## What to work on
What you submit must be an exact copy of the listing below, with no images in it.

## Exercise data
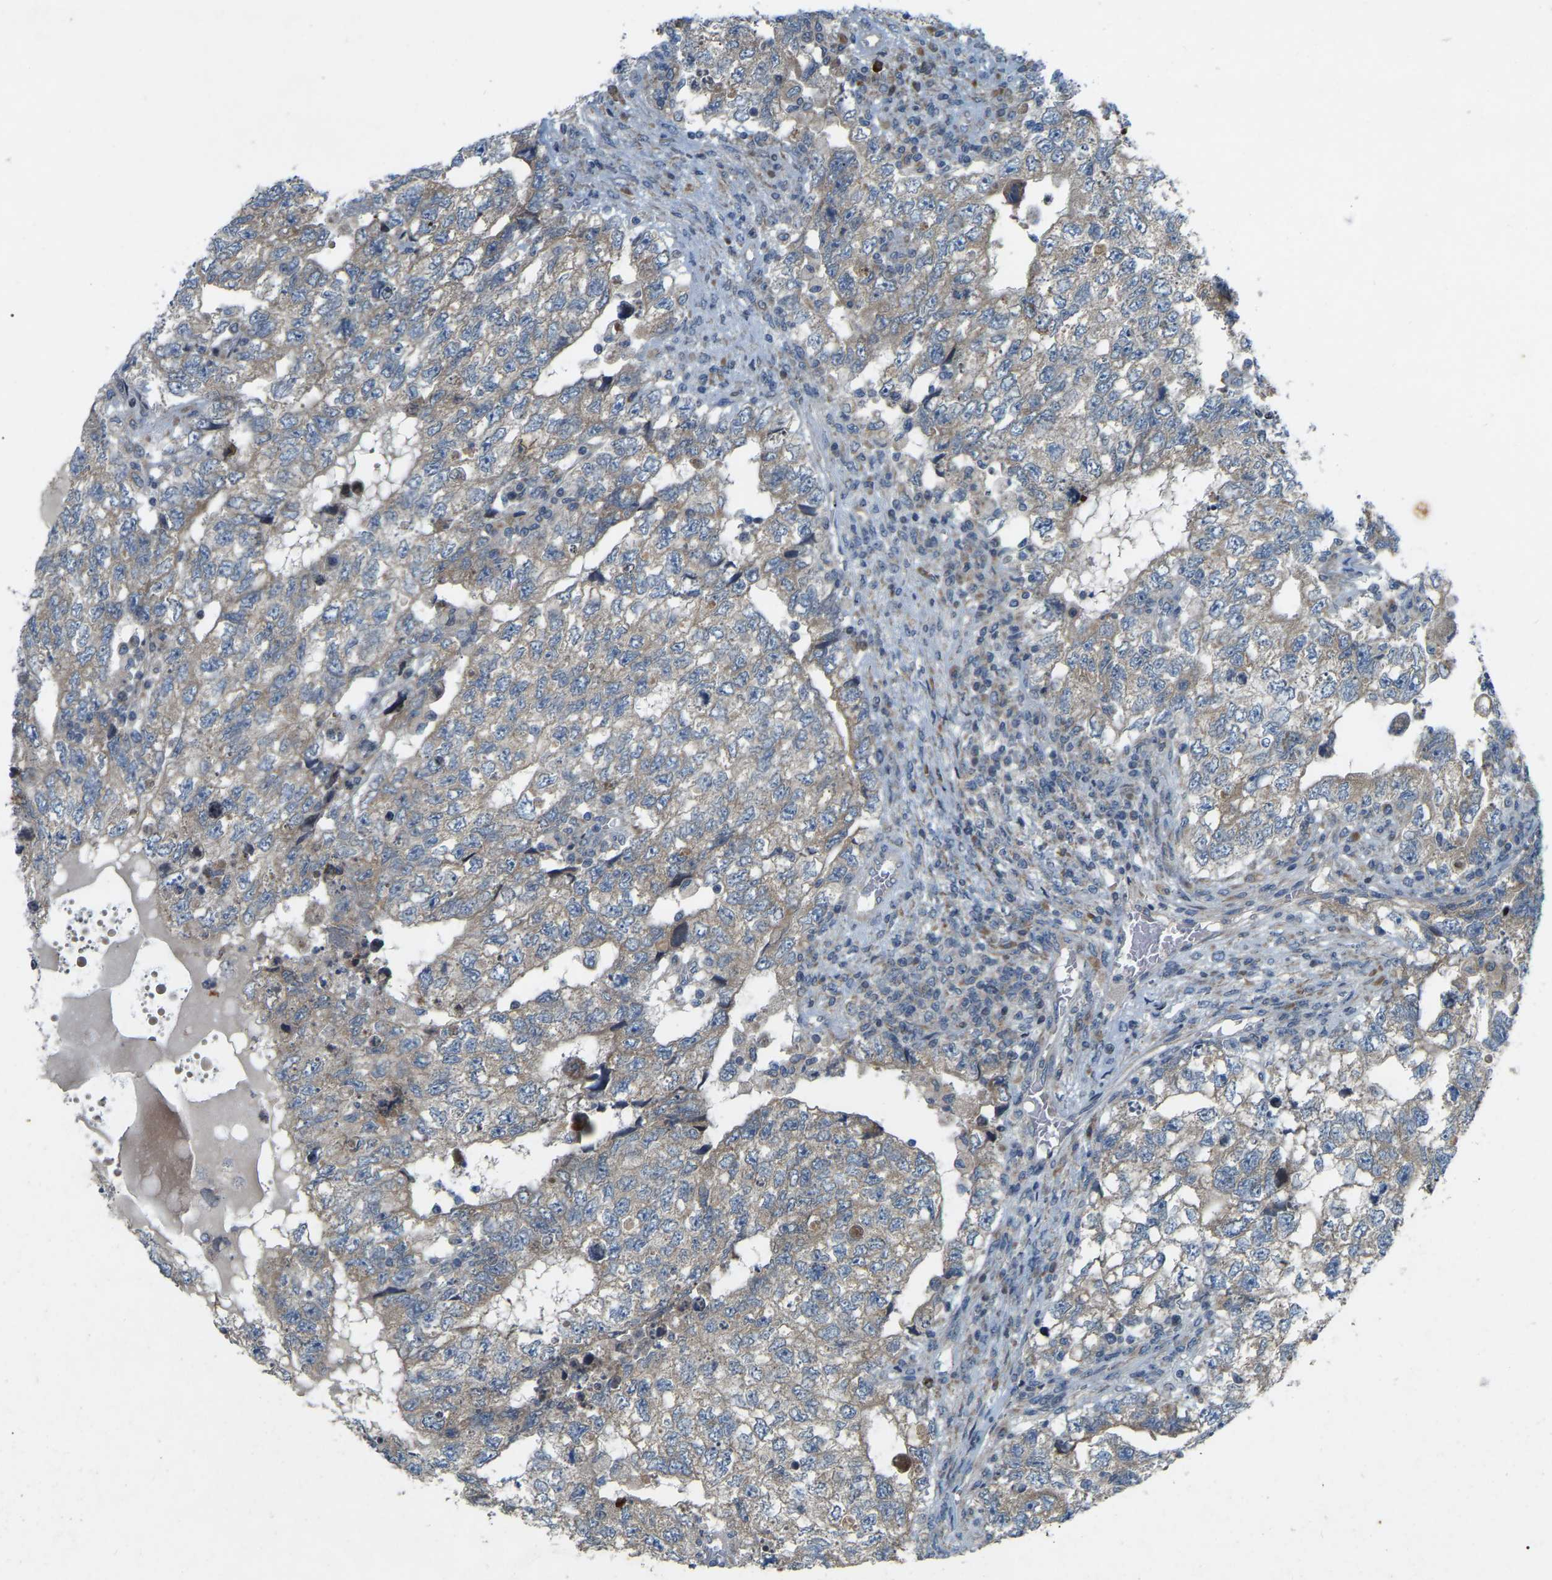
{"staining": {"intensity": "weak", "quantity": ">75%", "location": "cytoplasmic/membranous"}, "tissue": "testis cancer", "cell_type": "Tumor cells", "image_type": "cancer", "snomed": [{"axis": "morphology", "description": "Carcinoma, Embryonal, NOS"}, {"axis": "topography", "description": "Testis"}], "caption": "Immunohistochemistry (IHC) (DAB (3,3'-diaminobenzidine)) staining of embryonal carcinoma (testis) demonstrates weak cytoplasmic/membranous protein expression in approximately >75% of tumor cells. (IHC, brightfield microscopy, high magnification).", "gene": "PARL", "patient": {"sex": "male", "age": 36}}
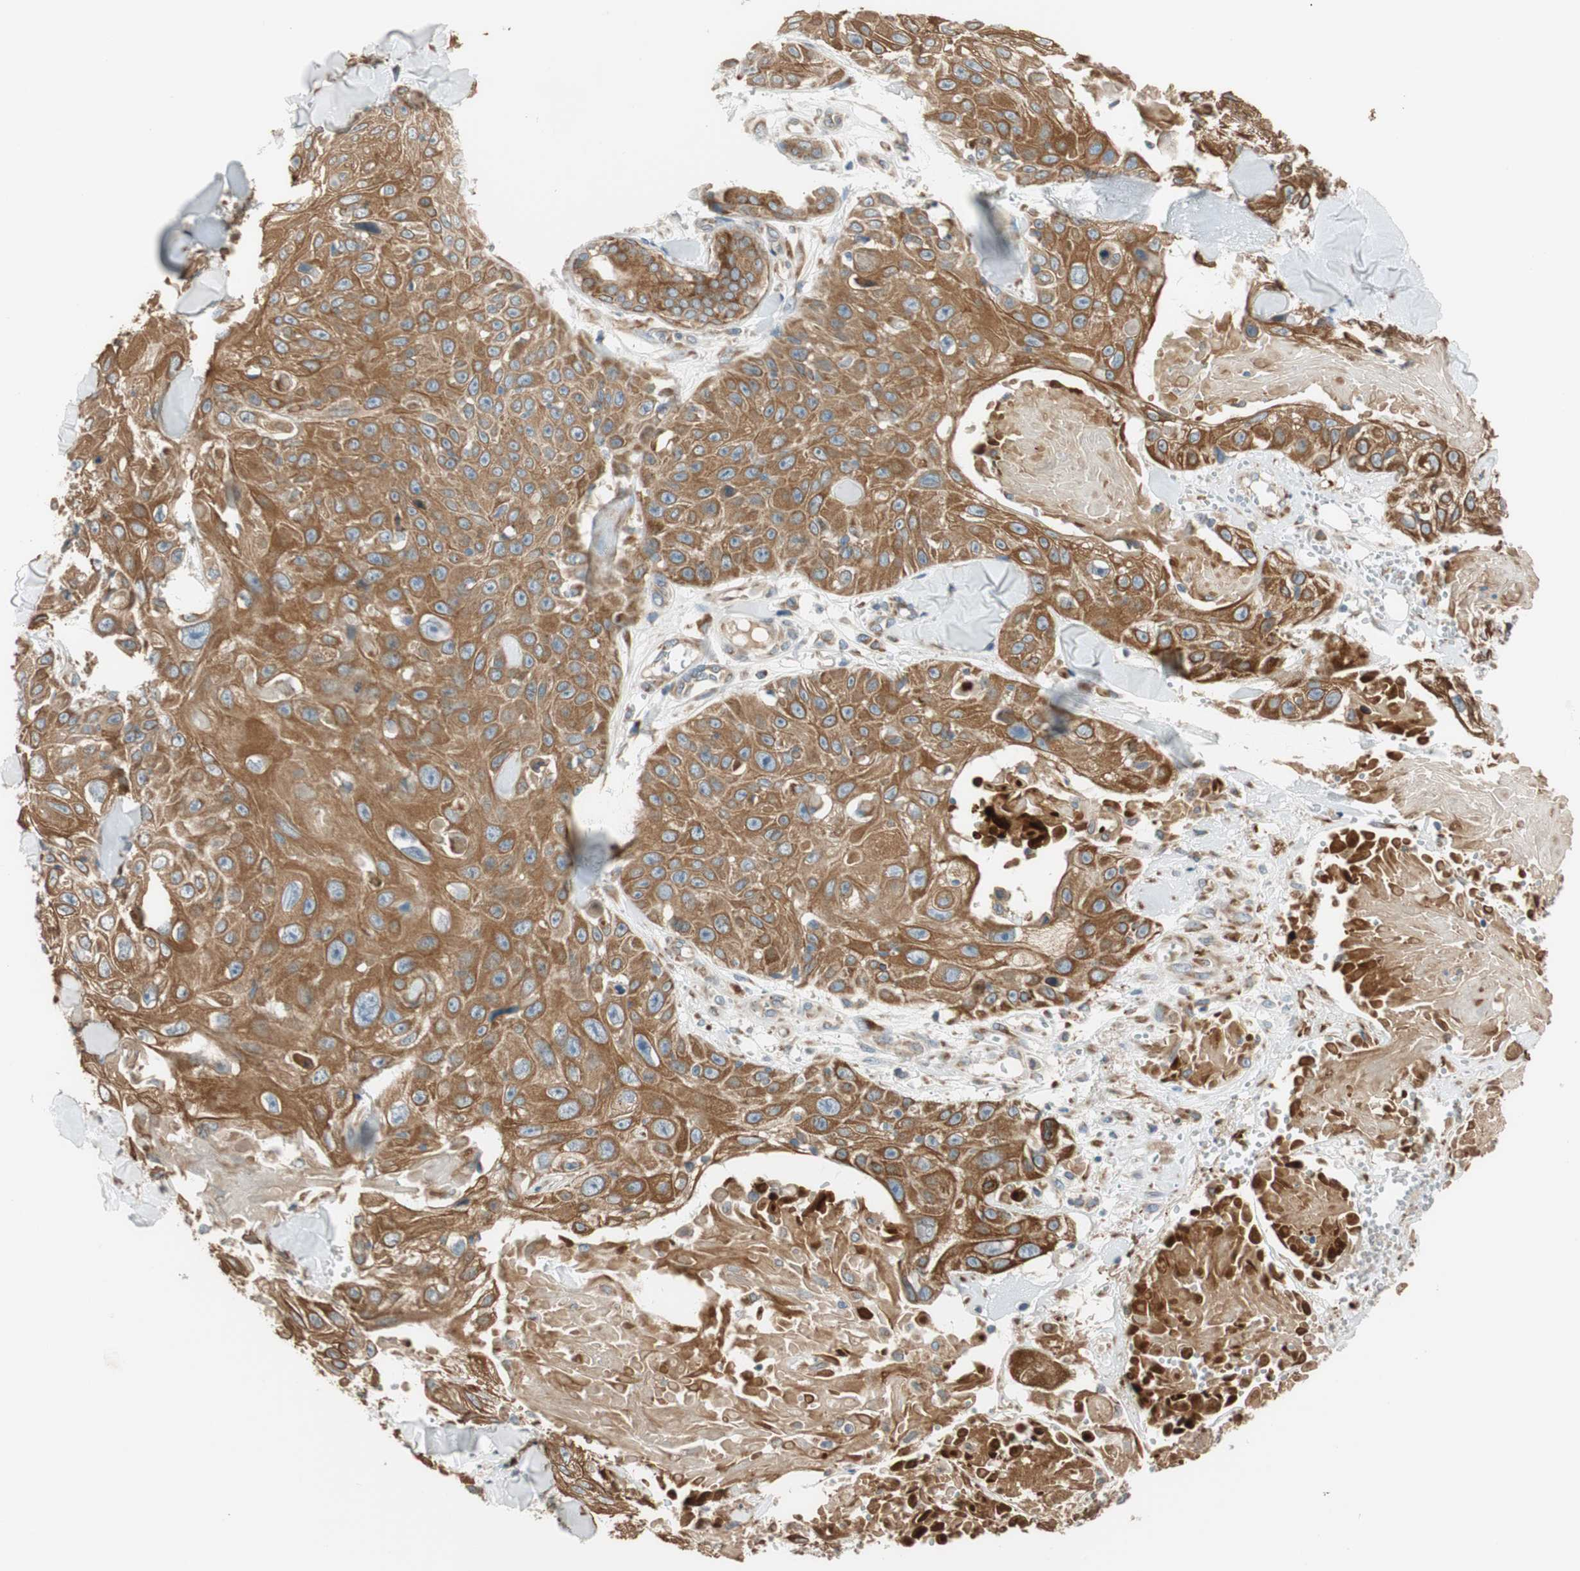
{"staining": {"intensity": "moderate", "quantity": ">75%", "location": "cytoplasmic/membranous"}, "tissue": "skin cancer", "cell_type": "Tumor cells", "image_type": "cancer", "snomed": [{"axis": "morphology", "description": "Squamous cell carcinoma, NOS"}, {"axis": "topography", "description": "Skin"}], "caption": "Immunohistochemistry image of neoplastic tissue: skin cancer stained using immunohistochemistry reveals medium levels of moderate protein expression localized specifically in the cytoplasmic/membranous of tumor cells, appearing as a cytoplasmic/membranous brown color.", "gene": "RPN2", "patient": {"sex": "male", "age": 86}}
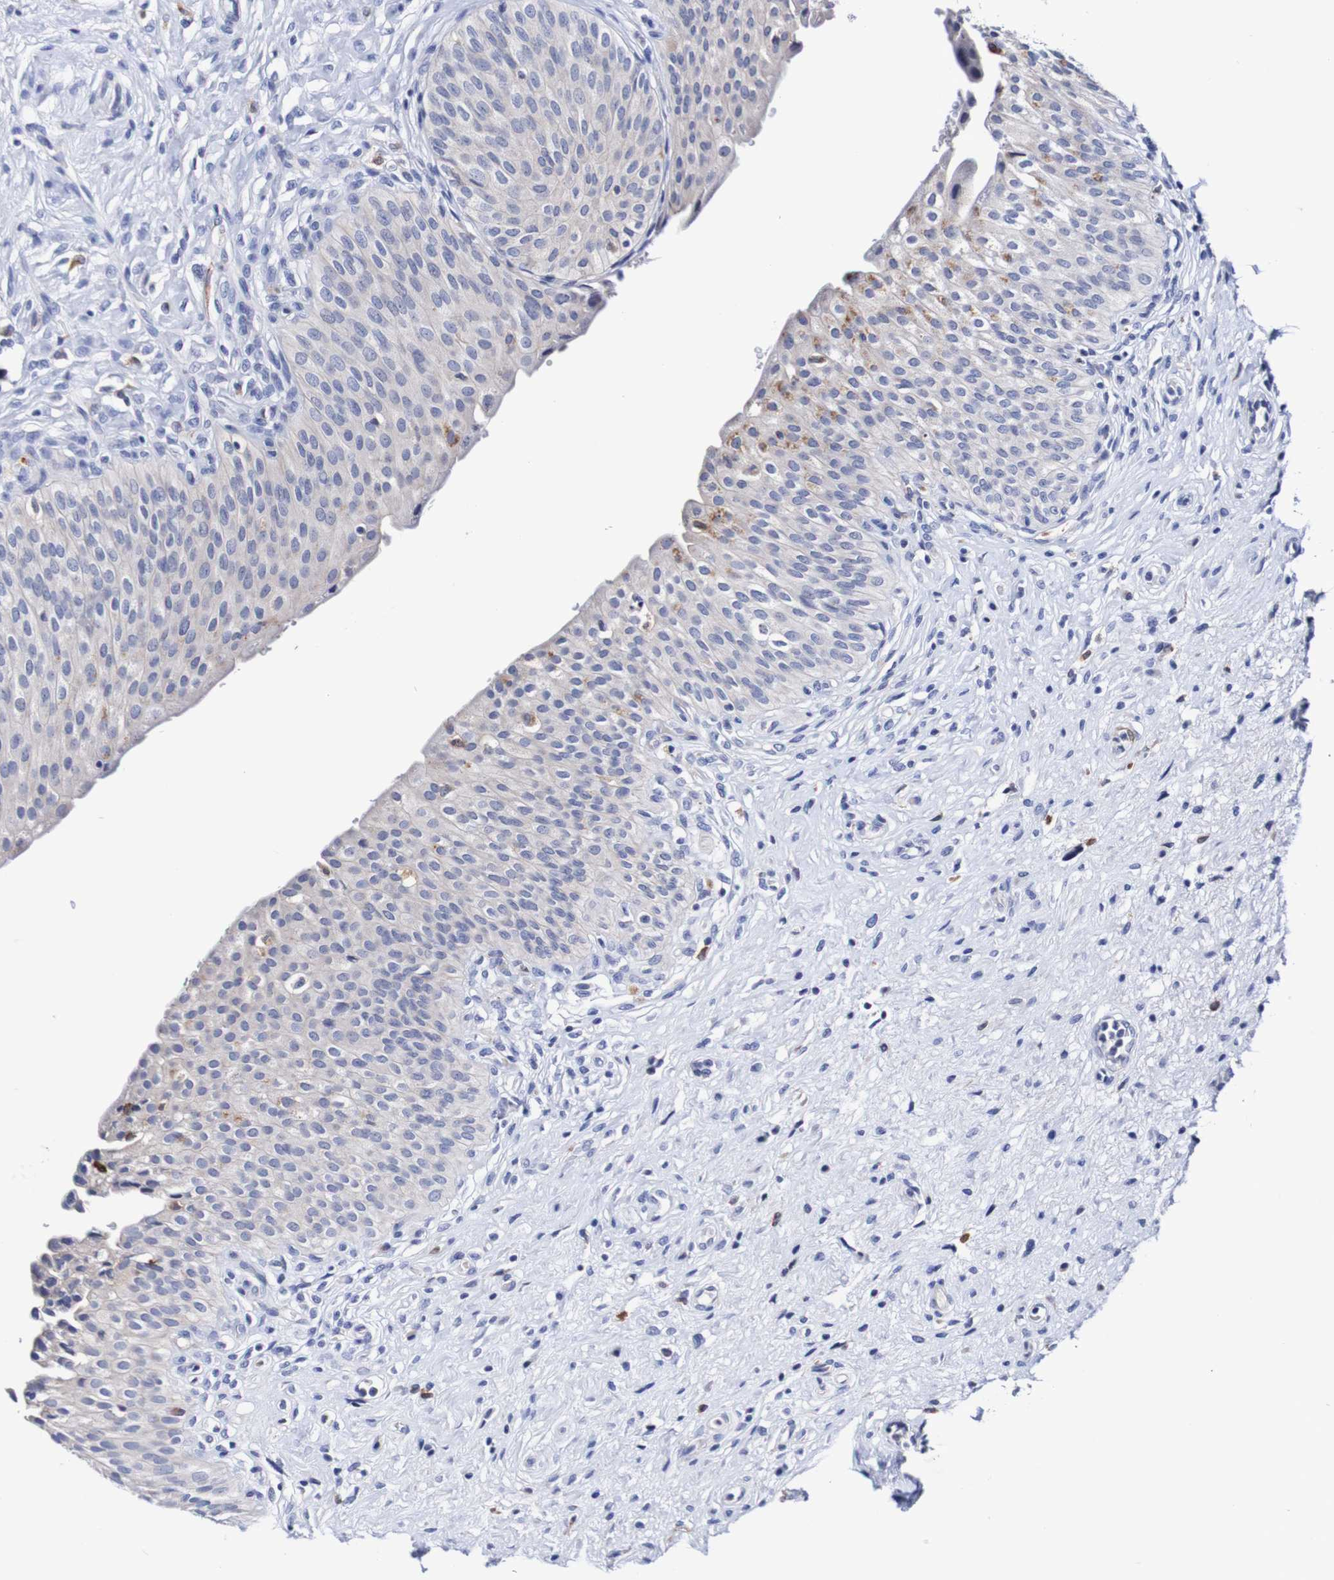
{"staining": {"intensity": "negative", "quantity": "none", "location": "none"}, "tissue": "urinary bladder", "cell_type": "Urothelial cells", "image_type": "normal", "snomed": [{"axis": "morphology", "description": "Normal tissue, NOS"}, {"axis": "topography", "description": "Urinary bladder"}], "caption": "This is an immunohistochemistry photomicrograph of normal urinary bladder. There is no positivity in urothelial cells.", "gene": "SEZ6", "patient": {"sex": "male", "age": 46}}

## Exercise output
{"staining": {"intensity": "weak", "quantity": ">75%", "location": "cytoplasmic/membranous"}, "tissue": "testis cancer", "cell_type": "Tumor cells", "image_type": "cancer", "snomed": [{"axis": "morphology", "description": "Carcinoma, Embryonal, NOS"}, {"axis": "topography", "description": "Testis"}], "caption": "Immunohistochemistry (IHC) (DAB (3,3'-diaminobenzidine)) staining of embryonal carcinoma (testis) demonstrates weak cytoplasmic/membranous protein expression in approximately >75% of tumor cells. (IHC, brightfield microscopy, high magnification).", "gene": "PARL", "patient": {"sex": "male", "age": 36}}
{"staining": {"intensity": "moderate", "quantity": ">75%", "location": "cytoplasmic/membranous"}, "tissue": "skin cancer", "cell_type": "Tumor cells", "image_type": "cancer", "snomed": [{"axis": "morphology", "description": "Squamous cell carcinoma, NOS"}, {"axis": "topography", "description": "Skin"}], "caption": "Immunohistochemistry image of neoplastic tissue: skin cancer stained using immunohistochemistry reveals medium levels of moderate protein expression localized specifically in the cytoplasmic/membranous of tumor cells, appearing as a cytoplasmic/membranous brown color.", "gene": "RPN2", "patient": {"sex": "male", "age": 86}}
{"staining": {"intensity": "negative", "quantity": "none", "location": "none"}, "tissue": "urinary bladder", "cell_type": "Urothelial cells", "image_type": "normal", "snomed": [{"axis": "morphology", "description": "Normal tissue, NOS"}, {"axis": "topography", "description": "Urinary bladder"}], "caption": "This is an immunohistochemistry photomicrograph of normal urinary bladder. There is no positivity in urothelial cells.", "gene": "SEZ6", "patient": {"sex": "male", "age": 46}}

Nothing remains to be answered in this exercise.